La Mer Morte

J'ai fait ce rêve terrible d'un vieil homme qui lavait le linceul de son fils dans la Mer Morte. 

Il se tenait jusqu'à hauteur des hanches dans l'eau saline,
bleu profond translucide, 
il y plongeait le drap mortuaire.
Son visage arborait l'un de ces airs stoïques, tant appliqué à la tâche, concentré. Et ça m'a brisé le cœur.  Tout était si figé en lui, pauvre carcasse incrédule. Quand la peine dépasse la raison, que la terre se vide de son peuple, je crois qu'il ne reste plus qu'à vaquer à l'ouvrage.

Lorsqu'elle est morte, j'ai nettoyé les plinthes, j'ai frotté chaque latte à la main, j'ai retiré les poussières.
Deux semaines ont passé et dès que mon corps est arrivé dans la ville, il a cru venir chez elle, comme un animal rejoint son abri. Mais tout est vidé désormais, je ne suis plus chez moi là-bas, ce fut elle ma maison. 
[Où es-tu si tu n'es plus là ?]

Deux semaines ont passé et ce sentiment diffus a laissé place aux larmes. Je crois que je pourrais encore la pleurer des mois entiers tant je dois repasser tous nos souvenirs, les mettre en coffre, les envelopper soigneusement pour les jours où le monde me brûle et où les liens se rompent.

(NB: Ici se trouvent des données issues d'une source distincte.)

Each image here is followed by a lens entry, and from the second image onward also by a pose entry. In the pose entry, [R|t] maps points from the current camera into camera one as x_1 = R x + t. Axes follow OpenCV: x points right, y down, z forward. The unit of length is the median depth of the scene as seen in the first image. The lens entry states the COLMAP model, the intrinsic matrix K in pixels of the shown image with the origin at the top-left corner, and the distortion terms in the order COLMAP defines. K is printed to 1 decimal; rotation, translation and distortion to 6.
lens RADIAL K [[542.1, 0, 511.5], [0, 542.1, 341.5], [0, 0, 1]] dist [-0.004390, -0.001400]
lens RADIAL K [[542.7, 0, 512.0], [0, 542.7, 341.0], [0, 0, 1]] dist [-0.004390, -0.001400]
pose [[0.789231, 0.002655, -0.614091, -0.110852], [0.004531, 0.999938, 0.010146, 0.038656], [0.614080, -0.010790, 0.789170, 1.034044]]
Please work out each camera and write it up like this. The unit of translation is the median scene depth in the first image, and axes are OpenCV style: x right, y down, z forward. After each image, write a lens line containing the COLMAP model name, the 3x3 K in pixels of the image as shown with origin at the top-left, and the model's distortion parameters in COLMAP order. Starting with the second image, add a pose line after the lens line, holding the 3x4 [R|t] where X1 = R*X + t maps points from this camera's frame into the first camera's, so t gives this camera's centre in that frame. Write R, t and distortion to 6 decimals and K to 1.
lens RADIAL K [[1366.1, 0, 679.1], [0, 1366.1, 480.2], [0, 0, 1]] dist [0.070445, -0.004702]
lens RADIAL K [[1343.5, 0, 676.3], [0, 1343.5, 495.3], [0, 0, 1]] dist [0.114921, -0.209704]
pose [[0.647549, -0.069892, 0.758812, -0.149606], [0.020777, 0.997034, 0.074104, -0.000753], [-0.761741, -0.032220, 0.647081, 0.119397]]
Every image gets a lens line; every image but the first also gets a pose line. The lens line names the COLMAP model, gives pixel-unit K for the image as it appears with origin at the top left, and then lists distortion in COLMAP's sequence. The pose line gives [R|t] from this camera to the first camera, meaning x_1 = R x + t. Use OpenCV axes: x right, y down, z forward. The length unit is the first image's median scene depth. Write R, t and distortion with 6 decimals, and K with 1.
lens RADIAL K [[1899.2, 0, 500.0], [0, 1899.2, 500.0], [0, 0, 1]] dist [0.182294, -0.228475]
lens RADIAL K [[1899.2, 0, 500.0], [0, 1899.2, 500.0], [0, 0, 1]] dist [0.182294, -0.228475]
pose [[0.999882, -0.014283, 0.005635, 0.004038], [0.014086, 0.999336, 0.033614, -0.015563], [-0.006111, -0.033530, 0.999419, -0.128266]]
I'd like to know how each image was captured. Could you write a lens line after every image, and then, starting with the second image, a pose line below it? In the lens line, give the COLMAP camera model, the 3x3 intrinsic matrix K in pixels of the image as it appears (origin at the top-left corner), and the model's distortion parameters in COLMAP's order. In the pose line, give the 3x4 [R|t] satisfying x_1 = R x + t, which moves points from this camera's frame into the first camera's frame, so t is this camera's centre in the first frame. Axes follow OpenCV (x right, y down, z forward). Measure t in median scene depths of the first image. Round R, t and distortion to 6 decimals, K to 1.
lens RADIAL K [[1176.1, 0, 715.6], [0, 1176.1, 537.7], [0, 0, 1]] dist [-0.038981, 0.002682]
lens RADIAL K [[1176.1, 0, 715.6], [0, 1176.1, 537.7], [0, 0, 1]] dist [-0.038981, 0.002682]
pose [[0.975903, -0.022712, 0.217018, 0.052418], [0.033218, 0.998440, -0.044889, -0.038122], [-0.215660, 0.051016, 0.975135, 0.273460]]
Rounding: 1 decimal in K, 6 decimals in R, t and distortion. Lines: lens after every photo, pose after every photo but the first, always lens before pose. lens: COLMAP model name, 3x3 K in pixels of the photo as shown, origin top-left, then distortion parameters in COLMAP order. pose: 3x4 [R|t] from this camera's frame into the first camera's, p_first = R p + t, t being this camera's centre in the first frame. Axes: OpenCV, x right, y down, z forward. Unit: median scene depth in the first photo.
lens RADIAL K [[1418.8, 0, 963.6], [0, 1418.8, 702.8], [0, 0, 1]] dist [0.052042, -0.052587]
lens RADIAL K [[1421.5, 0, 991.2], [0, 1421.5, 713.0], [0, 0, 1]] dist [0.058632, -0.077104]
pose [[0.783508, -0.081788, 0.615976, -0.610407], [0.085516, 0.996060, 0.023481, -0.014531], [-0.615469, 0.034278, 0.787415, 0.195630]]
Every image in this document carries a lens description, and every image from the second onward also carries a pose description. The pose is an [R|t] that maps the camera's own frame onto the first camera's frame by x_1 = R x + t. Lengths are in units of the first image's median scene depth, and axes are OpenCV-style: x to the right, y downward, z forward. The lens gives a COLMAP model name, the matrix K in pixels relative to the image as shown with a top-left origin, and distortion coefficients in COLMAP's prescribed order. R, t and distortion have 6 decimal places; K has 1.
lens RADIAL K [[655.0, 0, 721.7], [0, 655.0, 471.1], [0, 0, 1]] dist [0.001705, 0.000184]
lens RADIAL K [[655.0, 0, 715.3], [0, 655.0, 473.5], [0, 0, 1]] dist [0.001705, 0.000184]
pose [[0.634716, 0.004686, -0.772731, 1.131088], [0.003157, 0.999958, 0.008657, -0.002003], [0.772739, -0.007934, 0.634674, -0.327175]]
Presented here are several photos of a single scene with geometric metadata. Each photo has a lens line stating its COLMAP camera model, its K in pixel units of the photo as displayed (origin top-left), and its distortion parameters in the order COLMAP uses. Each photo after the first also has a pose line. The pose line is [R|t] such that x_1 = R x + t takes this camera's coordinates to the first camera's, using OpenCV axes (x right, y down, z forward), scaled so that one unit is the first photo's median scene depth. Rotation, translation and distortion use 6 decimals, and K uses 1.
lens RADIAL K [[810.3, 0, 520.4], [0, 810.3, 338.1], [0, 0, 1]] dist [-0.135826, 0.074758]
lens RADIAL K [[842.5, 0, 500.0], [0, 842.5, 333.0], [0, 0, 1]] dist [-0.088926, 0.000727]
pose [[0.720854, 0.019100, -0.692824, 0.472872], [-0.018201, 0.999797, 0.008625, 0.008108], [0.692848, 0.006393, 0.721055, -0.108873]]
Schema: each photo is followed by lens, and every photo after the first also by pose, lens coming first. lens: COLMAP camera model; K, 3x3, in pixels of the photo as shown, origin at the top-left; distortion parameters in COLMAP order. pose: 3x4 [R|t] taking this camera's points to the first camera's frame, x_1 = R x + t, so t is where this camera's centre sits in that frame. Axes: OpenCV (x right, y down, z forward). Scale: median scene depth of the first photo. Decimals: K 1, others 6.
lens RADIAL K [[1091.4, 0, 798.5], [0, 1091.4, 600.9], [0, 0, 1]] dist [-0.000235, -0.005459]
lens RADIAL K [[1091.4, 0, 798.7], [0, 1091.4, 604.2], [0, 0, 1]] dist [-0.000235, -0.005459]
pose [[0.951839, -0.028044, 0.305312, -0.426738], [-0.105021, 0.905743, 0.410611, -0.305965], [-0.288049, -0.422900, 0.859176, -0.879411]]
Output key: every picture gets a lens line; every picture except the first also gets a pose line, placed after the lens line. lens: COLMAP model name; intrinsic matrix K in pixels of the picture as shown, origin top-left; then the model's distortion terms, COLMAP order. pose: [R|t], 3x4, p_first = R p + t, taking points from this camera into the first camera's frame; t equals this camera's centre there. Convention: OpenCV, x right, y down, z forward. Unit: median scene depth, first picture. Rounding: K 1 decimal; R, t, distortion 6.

Je serre ces paquets d'instants perdus contre moi et le lion qu'elle aimait me veille ces dernières nuits de sueurs froides.

Dormir une heure ou deux,

Sieste de bus sur la route, au loin passent les villes éclairées, lampions au filtre de mes paupières échauffées, déjà bouffies. 
Récupérer l'énergie minimale pour la clarté dans mon crâne, chasser mes cauchemars pour un temps incertain. 
Je repense au vieux méditerranéen, au linceul ensanglanté, au vermillon dilué dans l'eau claire.
Je me réveille au milieu de la nuit dans ce bus endormi, je suis loin de chez moi, je me sens si petite, si loin d'elle et tellement, tellement petite.